The cache view helper takes an array as its first argument. It concatenates all the pieces together, calling #cache_key for any objects that respond to that method. We’ll get to cache_key’s implementation soon, but for now, know that each model object has a unique cache key. A naïve implementation might be "#{self.class.model_name}/#{id}"2.

[:index, :page, @contents.current_page, @channel] would create a cache key like views/index/page/1/channels/123 and nested within that cache, [:listing, content] would turn into views/listing/contents/12345. An advantage of this is it allows us to easily share a cached fragment across pages. If the piece of content falls off to the next page and we have to re-render the main index, we can still use the other individual content fragments from cache.

This still leaves us with keys that must be invalidated. How do we account for that? What if #cache_key were smarter than our previous implementation? And, what if every model instance had some persistent attribute that gets changed every time the instance gets updated. It’s a good thing we’ve got updated_at handy, and the default implementation of #cache_key already takes advantage of this.

If you look at the source, you’ll see that the key is a combination of the model name, its ID, and its updated_at timestamp.

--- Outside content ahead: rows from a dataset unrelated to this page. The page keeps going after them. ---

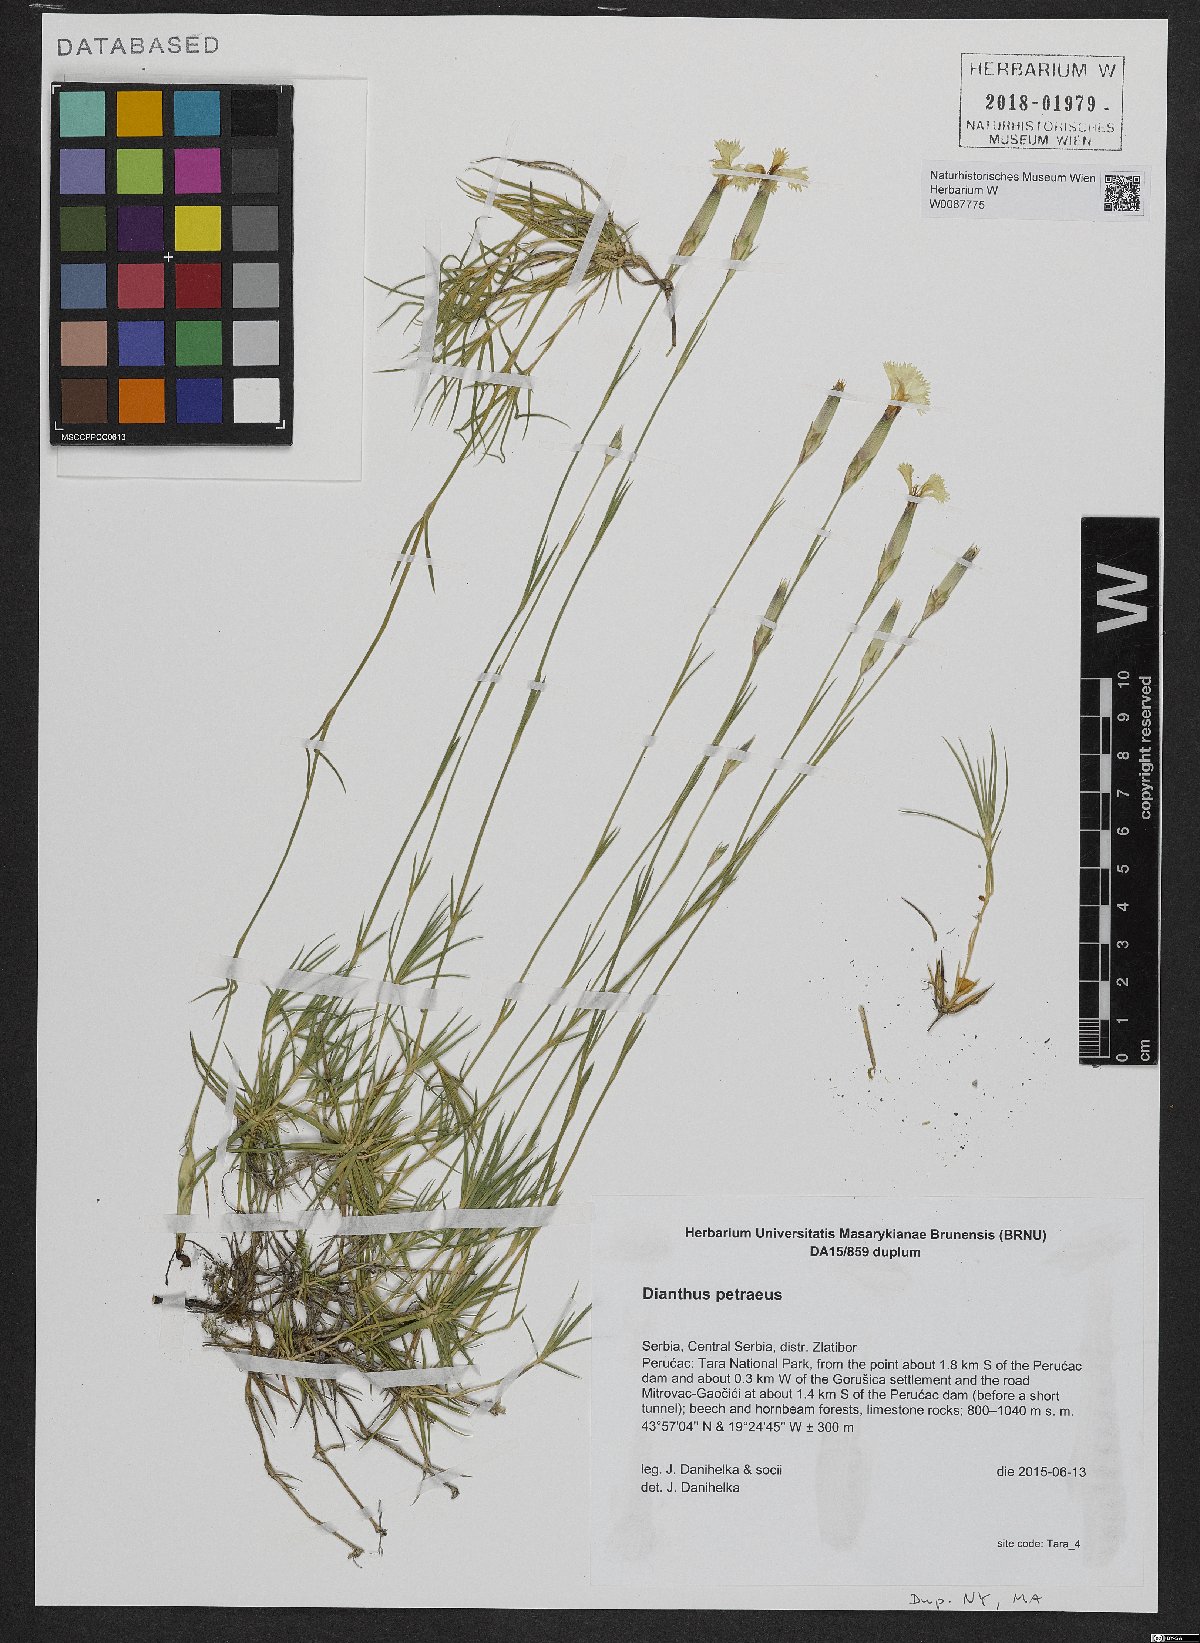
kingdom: Plantae
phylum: Tracheophyta
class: Magnoliopsida
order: Caryophyllales
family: Caryophyllaceae
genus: Dianthus
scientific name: Dianthus petraeus
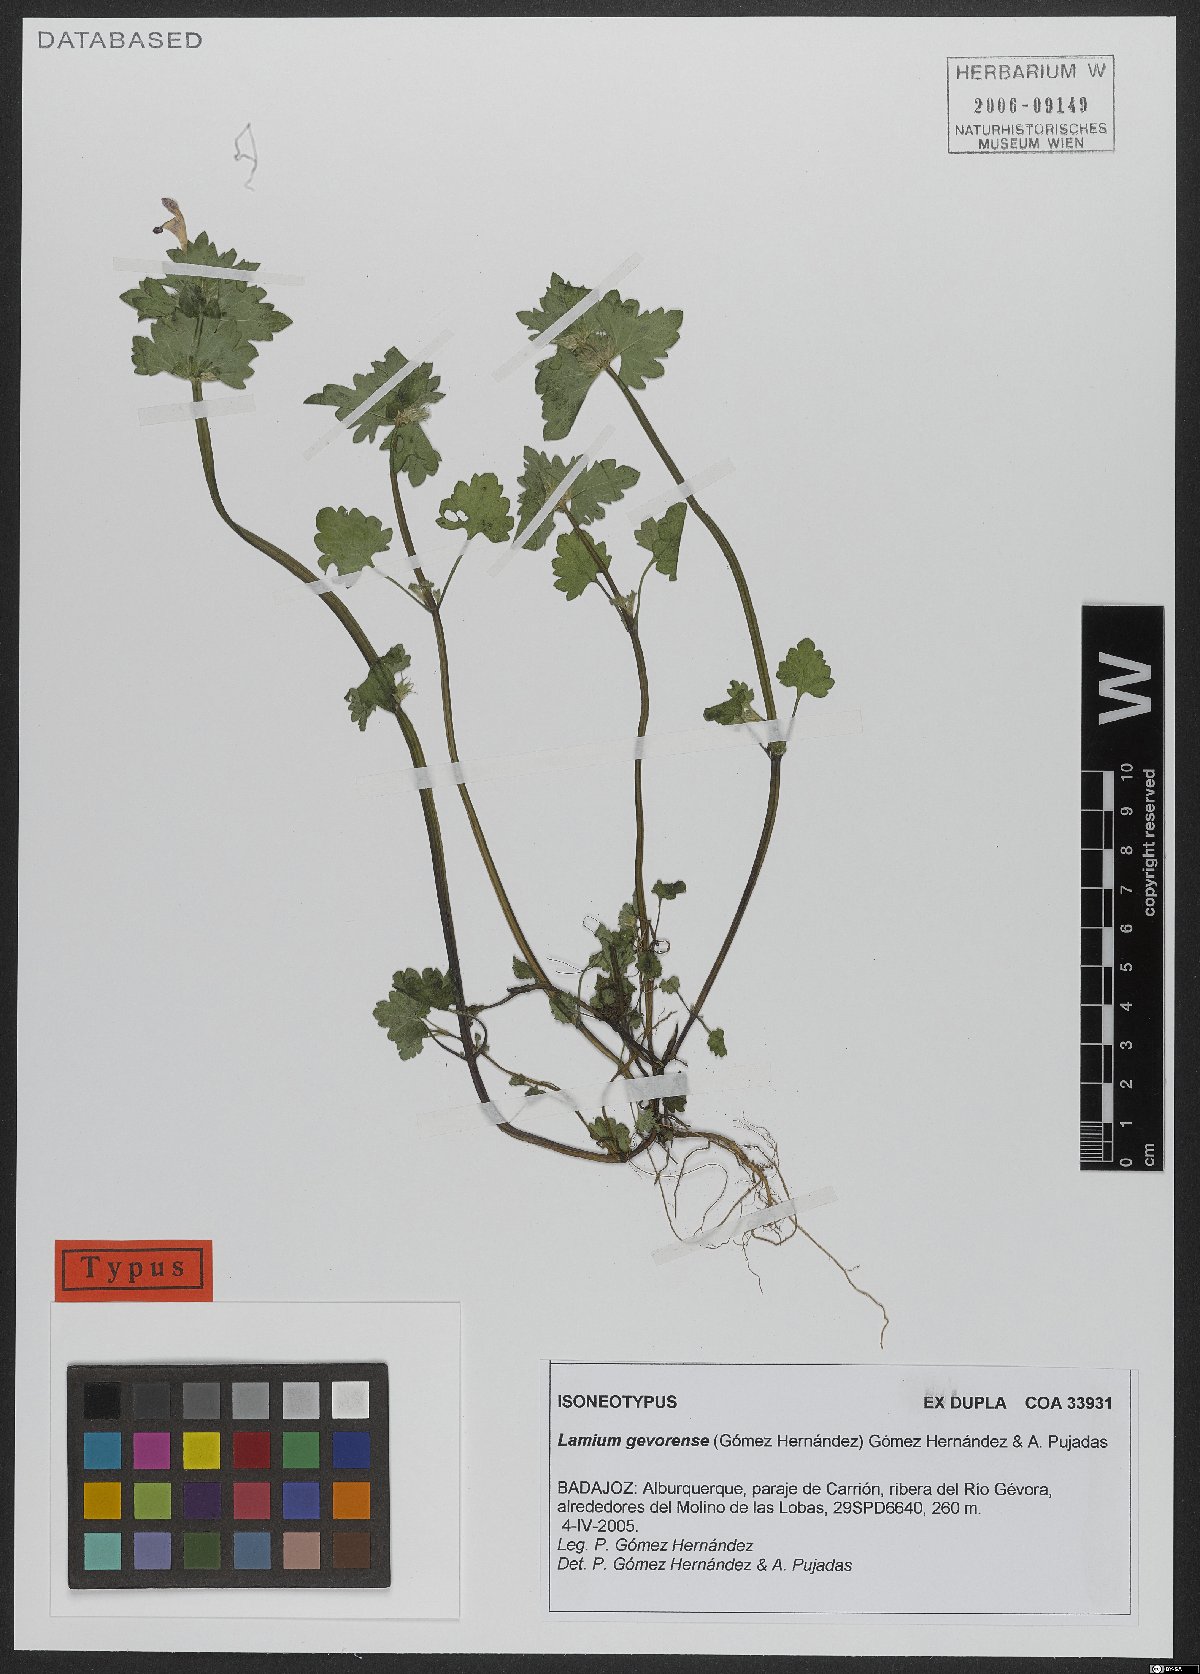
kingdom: Plantae
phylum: Tracheophyta
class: Magnoliopsida
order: Lamiales
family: Lamiaceae
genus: Lamium
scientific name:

So if you call #update_attributes or #save on a model, that updated_at field will get the new time and voila! #cache_key will be different the next time you ask for it.

So a normal ActiveRecord cache key might look like contents/1234-20130519024351. Mongoid will look a little crazier: contents/5194dd8d4206c510c2000001-20130528101518.

Combine that with a context like :listing, and you have a unique cache key for each fragment that will be updated any time you update the object.

And thanks to touch: true that we have on the belongs_to :primary_content association, any time you make an update to the piece of content, it will also touch the channel and give it a new updated_at timestamp.

So, imagine that we have views/index/page/1/channels/1234-20130528101518 as a cache key. We’re still having to look up the channel from the database, but we don’t have to hit the database to find the @channel.contents association (it’s still just a Mongoid::Criteria or ActiveRecord::Relation at this point waiting to be lazy-loaded). If we update the title of one of the pieces of content, we get a new cache key for the content and for the channel. The next time someone visits the page, we do have to hit the database to get the contents' updated_at fields, but we only have to render 1 out of 10 of the :listing fragments (there are ten posts per page); all the rest are fetched from the cache.

What about the old cached fragment? Don’t we need to delete it? The short answer is “who cares” and “no.” If you’re using a store like Memcached and it needs more space, it will automatically purge any key/values that haven’t been accessed recently.

There are still things to be aware of, such as what happens if your code changes; how do you invalidate the cache then? That's where cache digests come in, and a subject for another post.

In the meantime, start nesting your fragments and speed up your site's performance!


1 A piece of content can belong to additional channels, but I’m leaving that out for simplicity. The primary channel is the important one, since it's what we use for determining the canonical URL of a piece of content.

2 In fact, this is the return value of one of the three cases in the default cache_key implementation.